*Exercise brief*. Your answer should consist of the lines in the following data that contain "votre".

*Provided data*.

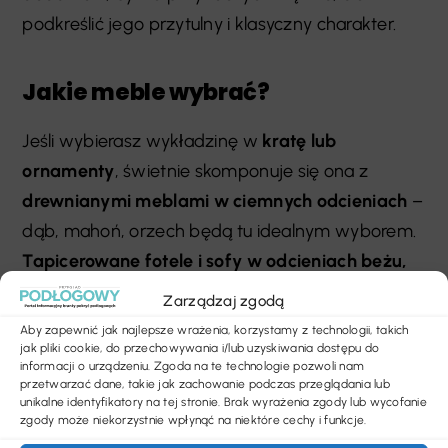
podkreślić jego przytulny i klasyczny charakter.
Jakie meble wybrać?
Jeśli wybierasz wykładzinę w
kratę lub
ornamenty
, świetnie skomponuje się ona z
drewnianymi meblami w ciemnych odcieniach
–
dąb, mahoń, orzech będą tu idealnym wyborem.
Tapicerowane fotele i sofy w odcieniach beżu,
butelkowej zieleni czy granatu
dodadzą wnętrzu
Zarządzaj zgodą
elegancji i spójności.
Aby zapewnić jak najlepsze wrażenia, korzystamy z technologii, takich
jak pliki cookie, do przechowywania i/lub uzyskiwania dostępu do
informacji o urządzeniu. Zgoda na te technologie pozwoli nam
Jaki kolor ścian?
przetwarzać dane, takie jak zachowanie podczas przeglądania lub
unikalne identyfikatory na tej stronie. Brak wyrażenia zgody lub wycofanie
zgody może niekorzystnie wpłynąć na niektóre cechy i funkcje.
Ściany? W klasycznym wnętrzu angielskim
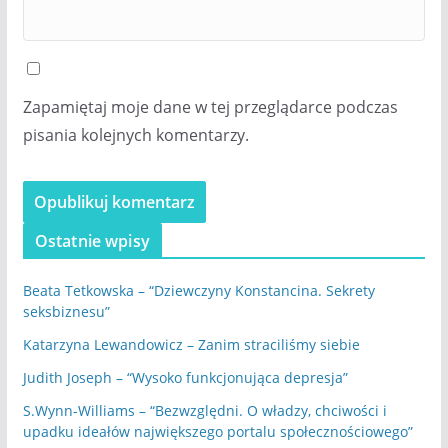
Zapamiętaj moje dane w tej przeglądarce podczas
pisania kolejnych komentarzy.
Ostatnie wpisy
Beata Tetkowska – “Dziewczyny Konstancina. Sekrety
seksbiznesu”
Katarzyna Lewandowicz – Zanim straciliśmy siebie
Judith Joseph – “Wysoko funkcjonująca depresja”
S.Wynn-Williams – “Bezwzględni. O władzy, chciwości i
upadku ideałów największego portalu społecznościowego”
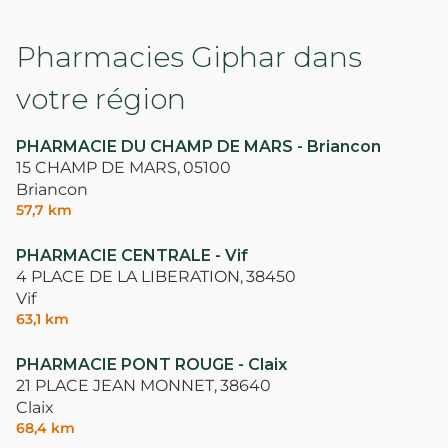
Pharmacies Giphar dans
votre région
PHARMACIE DU CHAMP DE MARS - Briancon
15 CHAMP DE MARS,
05100
Briancon
57,7 km
PHARMACIE CENTRALE - Vif
4 PLACE DE LA LIBERATION,
38450
Vif
63,1 km
PHARMACIE PONT ROUGE - Claix
21 PLACE JEAN MONNET,
38640
Claix
68,4 km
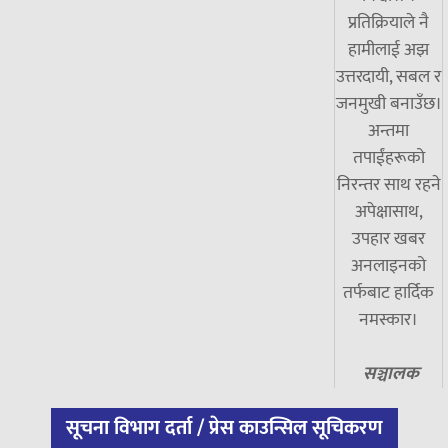
प्रतिक्रियाले नै
हामीलाई अझ
उत्तरदायी, सबल र
जनमुखी बनाउँछ।
अन्तमा
तपाईंहरूको
निरन्तर साथ रहने
अपेक्षासाथ,
उपहार खबर
अनलाइनको
तर्फबाट हार्दिक
नमस्कार।
सञ्चालक
सूचना विभाग दर्ता / प्रेस काउन्सिल सूचिकरण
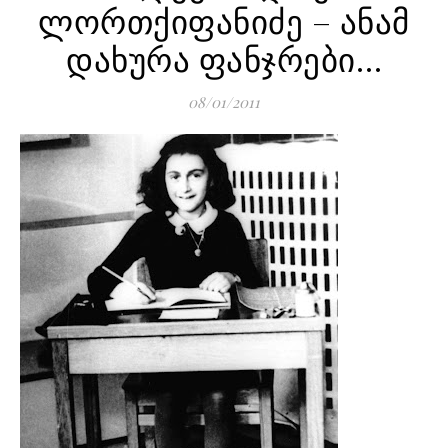
ლორთქიფანიძე – ანამ
დახურა ფანჯრები…
08/01/2011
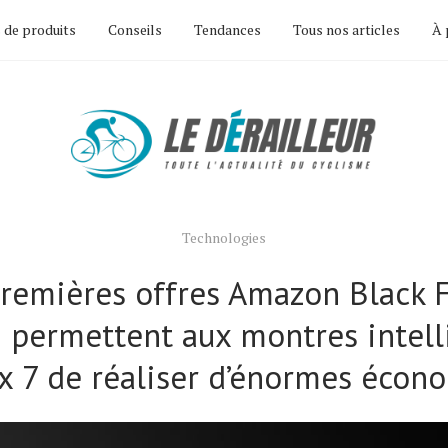
 de produits
Conseils
Tendances
Tous nos articles
À 
Technologies
premières offres Amazon Black F
 permettent aux montres intell
x ​​7 de réaliser d’énormes écon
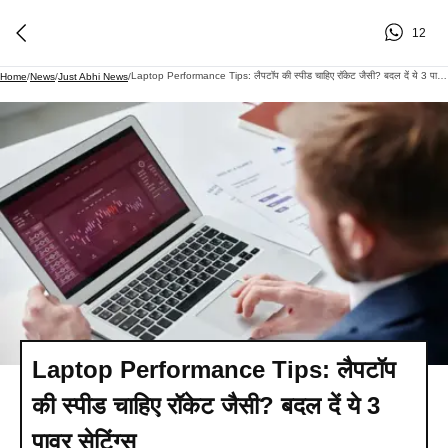
12
Laptop Performance Tips: लैपटॉप की स्पीड चाहिए रॉकेट जैसी? बदल दें ये 3 पावर सेटिंग्स​
Home
/
News
/
Just Abhi News
/
Laptop Performance Tips: लैपटॉप
की स्पीड चाहिए रॉकेट जैसी? बदल दें ये 3
पावर सेटिंग्स​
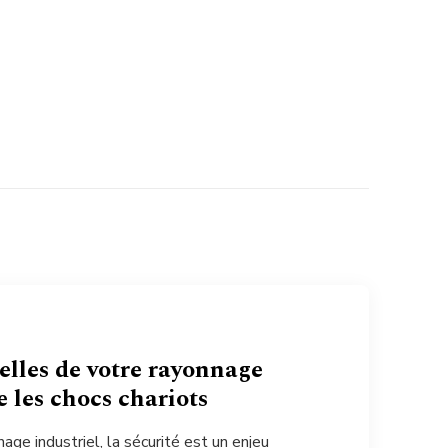
elles de votre rayonnage
e les chocs chariots
age industriel, la sécurité est un enjeu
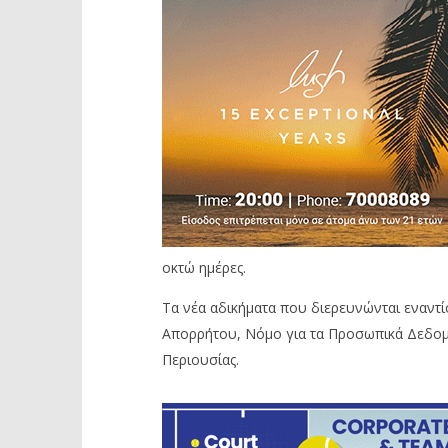
οκτώ ημέρες.
Τα νέα αδικήματα που διερευνώνται εναντ
Απορρήτου, Νόμο για τα Προσωπικά Δεδομ
Περιουσίας.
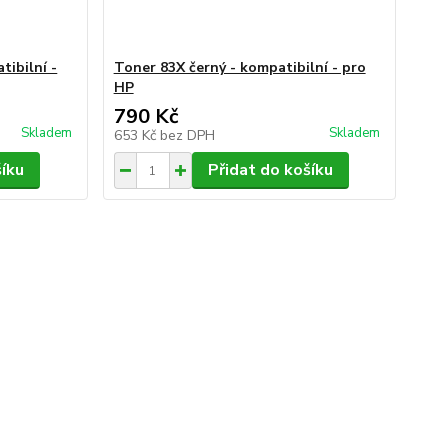
tibilní -
Toner 83X černý - kompatibilní - pro
HP
790 Kč
Skladem
Skladem
653 Kč
bez DPH
šíku
Přidat do košíku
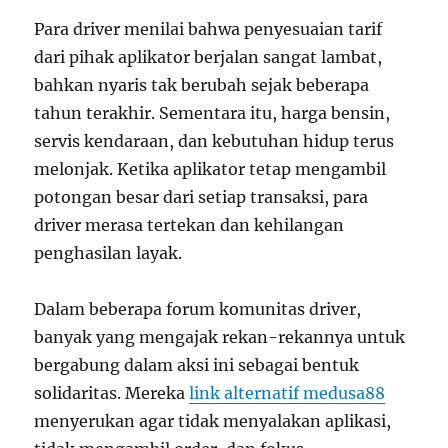
Para driver menilai bahwa penyesuaian tarif
dari pihak aplikator berjalan sangat lambat,
bahkan nyaris tak berubah sejak beberapa
tahun terakhir. Sementara itu, harga bensin,
servis kendaraan, dan kebutuhan hidup terus
melonjak. Ketika aplikator tetap mengambil
potongan besar dari setiap transaksi, para
driver merasa tertekan dan kehilangan
penghasilan layak.
Dalam beberapa forum komunitas driver,
banyak yang mengajak rekan-rekannya untuk
bergabung dalam aksi ini sebagai bentuk
solidaritas. Mereka
link alternatif medusa88
menyerukan agar tidak menyalakan aplikasi,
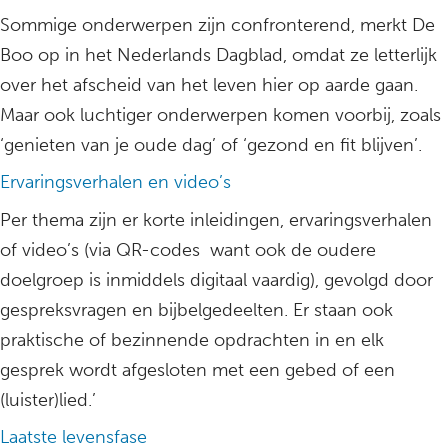
Sommige onderwerpen zijn confronterend, merkt De
Boo op in het Nederlands Dagblad, omdat ze letterlijk
over het afscheid van het leven hier op aarde gaan.
Maar ook luchtiger onderwerpen komen voorbij, zoals
‘genieten van je oude dag’ of ‘gezond en fit blijven’.
Ervaringsverhalen en video’s
Per thema zijn er korte inleidingen, ervaringsverhalen
of video’s (via QR-codes want ook de oudere
doelgroep is inmiddels digitaal vaardig), gevolgd door
gespreksvragen en bijbelgedeelten. Er staan ook
praktische of bezinnende opdrachten in en elk
gesprek wordt afgesloten met een gebed of een
(luister)lied.’
Laatste levensfase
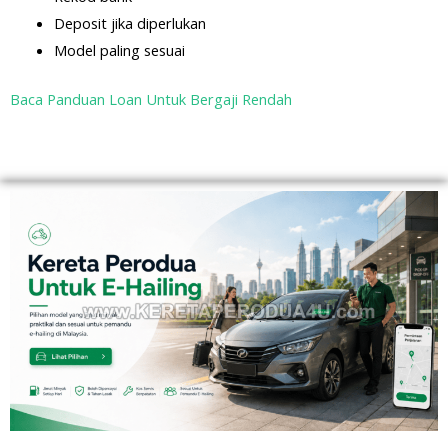
Deposit jika diperlukan
Model paling sesuai
Baca Panduan Loan Untuk Bergaji Rendah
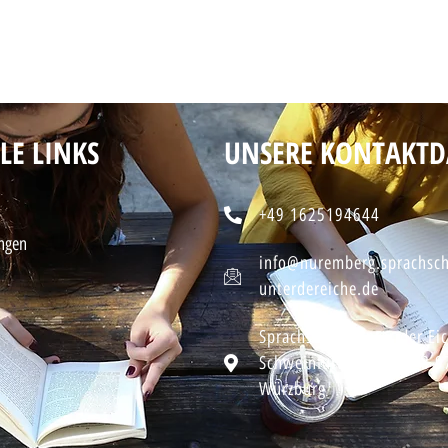
LE LINKS
UNSERE KONTAKTD
+49 1625194644
ngen
info@nuremberg.sprachsch
unterdereiche.de
Sprachschule Unter der Ei
Schweinfurter Straße 28 
Würzburg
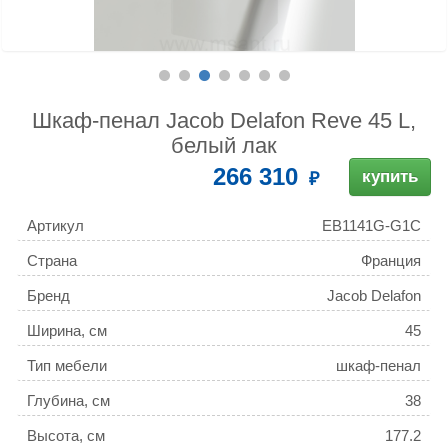
Шкаф-пенал Jacob Delafon Reve 45 L,
белый лак
266 310
купить
Артикул
EB1141G-G1C
Страна
Франция
Бренд
Jacob Delafon
Ширина, см
45
Тип мебели
шкаф-пенал
Глубина, см
38
Высота, см
177.2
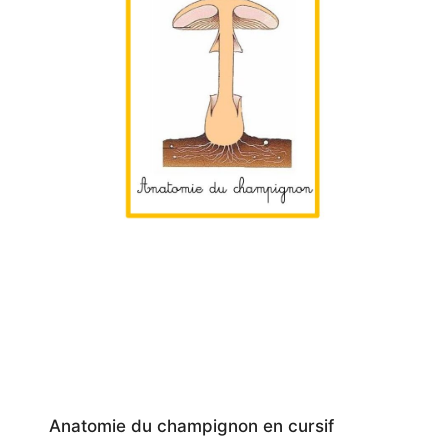
Anatomie du champignon en cursif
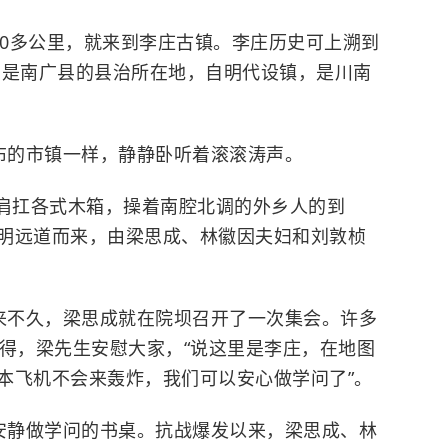
0多公里，就来到李庄古镇。李庄历史可上溯到
里曾是南广县的县治所在地，自明代设镇，是川南
布的市镇一样，静静卧听着滚滚涛声。
托肩扛各式木箱，操着南腔北调的外乡人的到
明远道而来，由梁思成、林徽因夫妇和刘敦桢
来不久，梁思成就在院坝召开了一次集会。许多
得，梁先生安慰大家，“说这里是李庄，在地图
本飞机不会来轰炸，我们可以安心做学问了”。
安静做学问的书桌。抗战爆发以来，梁思成、林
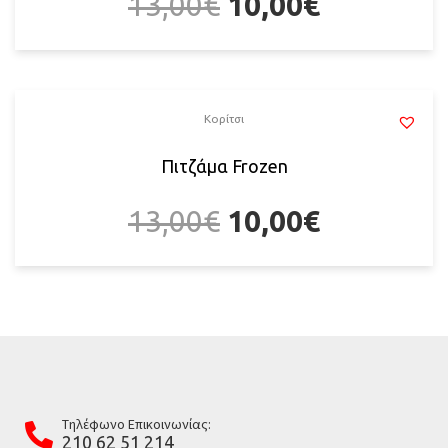
13,00
€
10,00
€
Κορίτσι
Πιτζάμα Frozen
13,00
€
10,00
€
Tηλέφωνο Επικοινωνίας:
210 62 51 214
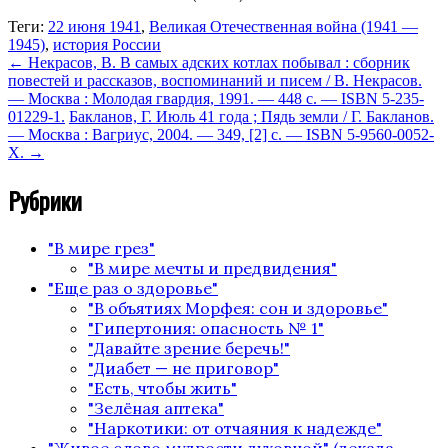
Теги:
22 июня 1941
,
Великая Отечественная война (1941 —
1945)
,
история России
←
Некрасов, В. В самых адских котлах побывал : сборник
повестей и рассказов, воспоминаний и писем / В. Некрасов.
— Москва : Молодая гвардия, 1991. — 448 с. — ISBN 5-235-
01229-1.
Бакланов, Г. Июль 41 года ; Пядь земли / Г. Бакланов.
— Москва : Вагриус, 2004. — 349, [2] с. — ISBN 5-9560-0052-
X.
→
Рубрики
"В мире грез"
"В мире мечты и предвидения"
"Еще раз о здоровье"
"В объятиях Морфея: сон и здоровье"
"Гипертония: опасность № 1"
"Давайте зрение беречь!"
"Диабет — не приговор"
"Есть, чтобы жить"
"Зелёная аптека"
"Наркотики: от отчаяния к надежде"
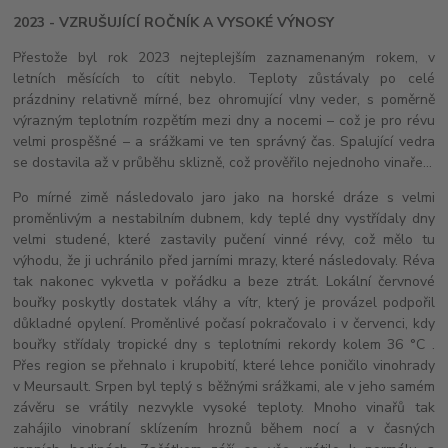
2023 - VZRUŠUJÍCÍ ROČNÍK A VYSOKÉ VÝNOSY
Přestože byl rok 2023 nejteplejším zaznamenaným rokem, v
letních měsících to cítit nebylo. Teploty zůstávaly po celé
prázdniny relativně mírné, bez ohromující vlny veder, s poměrně
výrazným teplotním rozpětím mezi dny a nocemi – což je pro révu
velmi prospěšné – a srážkami ve ten správný čas. Spalující vedra
se dostavila až v průběhu sklizně, což prověřilo nejednoho vinaře...
Po mírné zimě následovalo jaro jako na horské dráze s velmi
proměnlivým a nestabilním dubnem, kdy teplé dny vystřídaly dny
velmi studené, které zastavily pučení vinné révy, což mělo tu
výhodu, že ji uchránilo před jarními mrazy, které následovaly. Réva
tak nakonec vykvetla v pořádku a beze ztrát. Lokální červnové
bouřky poskytly dostatek vláhy a vítr, který je provázel podpořil
důkladné opylení. Proměnlivé počasí pokračovalo i v červenci, kdy
bouřky střídaly tropické dny s teplotními rekordy kolem 36 °C .
Přes region se přehnalo i krupobití, které lehce poničilo vinohrady
v Meursault. Srpen byl teplý s běžnými srážkami, ale v jeho samém
závěru se vrátily nezvykle vysoké teploty. Mnoho vinařů tak
zahájilo vinobraní sklízením hroznů během nocí a v časných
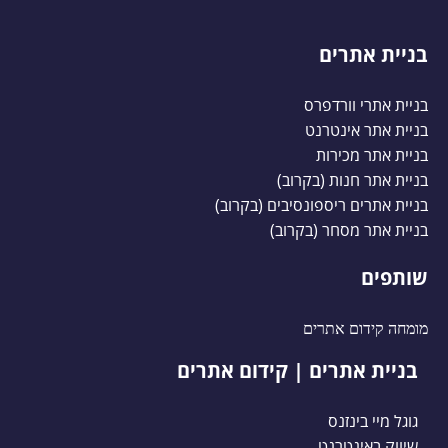
בניית אתרים
בניית אתרי וורדפרס
בניית אתר אינטרנט
בניית אתר מכירות
בניית אתר חנות (בקרוב)
בניית אתרים ריספונסיבים (בקרוב)
בניית אתר מסחר (בקרוב)
שותפים
מומחה קידום אתרים
בניית אתרים | קידום אתרים
גוגל מיי בינזנס
שיווק באינטרנט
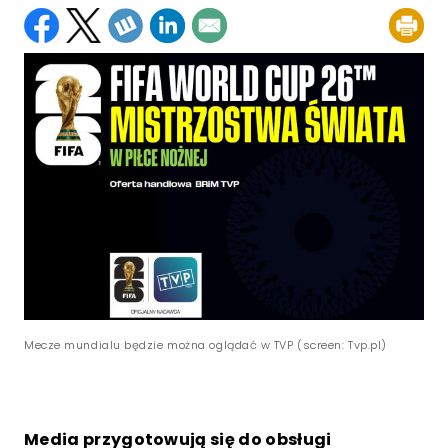
Mecze mundialu będzie można oglądać w TVP (screen: Tvp.pl)
Media przygotowują się do obsługi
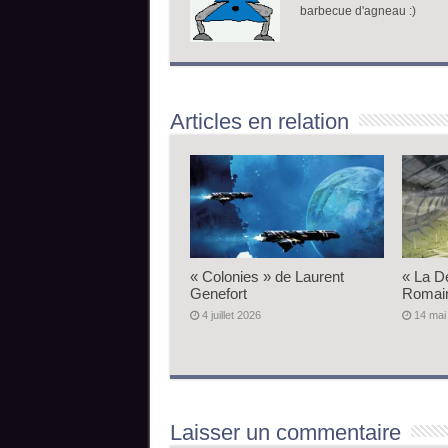
barbecue d'agneau :)
Articles en relation
« Colonies » de Laurent
« La D
Genefort
Romai
4 juillet 2026
14 mai
Laisser un commentaire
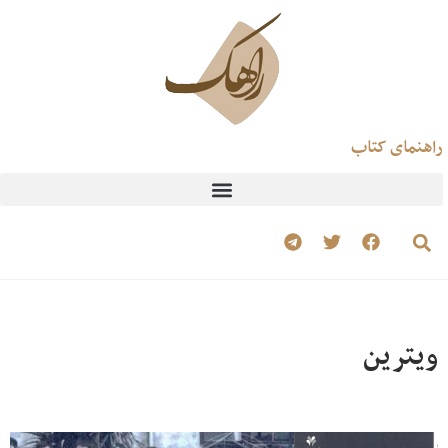
راهنمای کتاب
ویترین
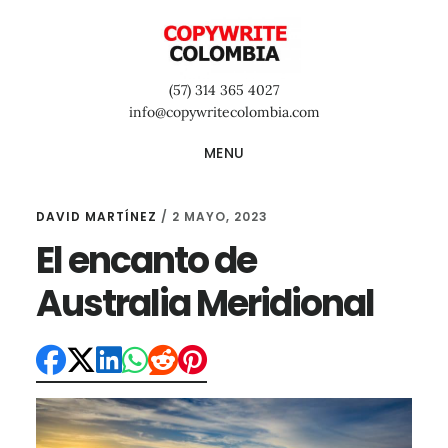
Saltar
Saltar
Saltar
al
a
al
contenido
la
pie
(57) 314 365 4027
principal
barra
de
info@copywritecolombia.com
lateral
página
MENU
primaria
DAVID MARTÍNEZ
/
2 MAYO, 2023
El encanto de
Australia Meridional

*Result for this exercise*.
votre région
elles de votre rayonnage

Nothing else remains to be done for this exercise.